BEGIN Excerpted records

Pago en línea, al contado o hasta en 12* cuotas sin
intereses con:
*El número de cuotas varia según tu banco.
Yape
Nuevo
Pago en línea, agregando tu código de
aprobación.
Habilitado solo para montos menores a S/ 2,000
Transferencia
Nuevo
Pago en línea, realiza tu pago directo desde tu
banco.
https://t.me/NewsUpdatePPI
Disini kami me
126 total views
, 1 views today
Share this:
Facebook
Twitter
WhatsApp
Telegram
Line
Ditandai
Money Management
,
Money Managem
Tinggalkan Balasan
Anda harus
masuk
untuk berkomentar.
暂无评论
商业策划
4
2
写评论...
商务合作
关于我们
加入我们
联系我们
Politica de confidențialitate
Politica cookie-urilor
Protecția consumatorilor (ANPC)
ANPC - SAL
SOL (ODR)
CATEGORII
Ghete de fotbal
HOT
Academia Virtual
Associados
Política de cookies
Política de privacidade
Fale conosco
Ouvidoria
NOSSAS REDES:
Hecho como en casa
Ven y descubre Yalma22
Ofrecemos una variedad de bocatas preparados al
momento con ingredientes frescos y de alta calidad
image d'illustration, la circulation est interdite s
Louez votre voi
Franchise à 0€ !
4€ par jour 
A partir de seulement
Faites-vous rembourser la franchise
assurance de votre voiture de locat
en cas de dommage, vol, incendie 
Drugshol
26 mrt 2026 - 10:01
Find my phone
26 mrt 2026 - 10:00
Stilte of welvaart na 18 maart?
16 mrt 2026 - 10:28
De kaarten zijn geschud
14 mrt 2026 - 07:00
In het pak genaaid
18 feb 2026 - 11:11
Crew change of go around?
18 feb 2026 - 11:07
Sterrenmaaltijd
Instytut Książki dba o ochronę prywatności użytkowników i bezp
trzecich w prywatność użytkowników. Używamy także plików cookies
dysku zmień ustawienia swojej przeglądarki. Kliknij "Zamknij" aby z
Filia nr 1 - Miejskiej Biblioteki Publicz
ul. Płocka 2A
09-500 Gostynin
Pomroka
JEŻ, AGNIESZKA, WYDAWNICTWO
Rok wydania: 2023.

END Excerpted records

# [Task instructions]
Note each line above that holds "użytkowników", then copy all of them.

# [Response]
Instytut Książki dba o ochronę prywatności użytkowników i bezp
trzecich w prywatność użytkowników. Używamy także plików cookies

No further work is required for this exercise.